START Supplied entries

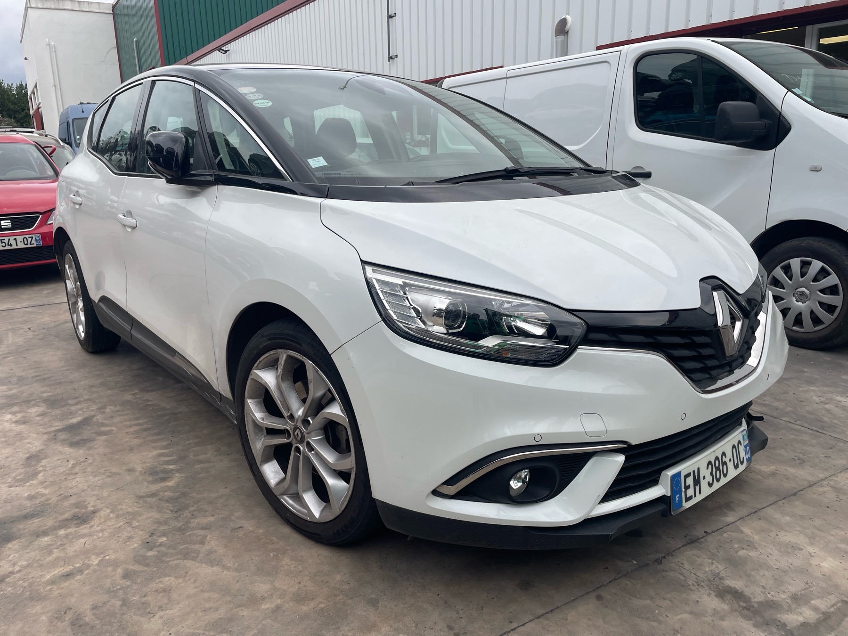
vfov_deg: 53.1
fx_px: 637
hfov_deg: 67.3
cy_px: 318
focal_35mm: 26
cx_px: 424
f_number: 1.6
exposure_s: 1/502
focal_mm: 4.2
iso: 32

END Supplied entries
START Supplied entries

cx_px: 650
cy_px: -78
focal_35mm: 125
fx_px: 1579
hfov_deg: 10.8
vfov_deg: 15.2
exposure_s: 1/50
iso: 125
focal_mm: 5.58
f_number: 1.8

END Supplied entries

Directions: Here the output must be the lines above from the line with "fx_px: 1579" to the line with "f_number: 1.8", both included, duplicated word for word and nothing else.

Exercise solution:
fx_px: 1579
hfov_deg: 10.8
vfov_deg: 15.2
exposure_s: 1/50
iso: 125
focal_mm: 5.58
f_number: 1.8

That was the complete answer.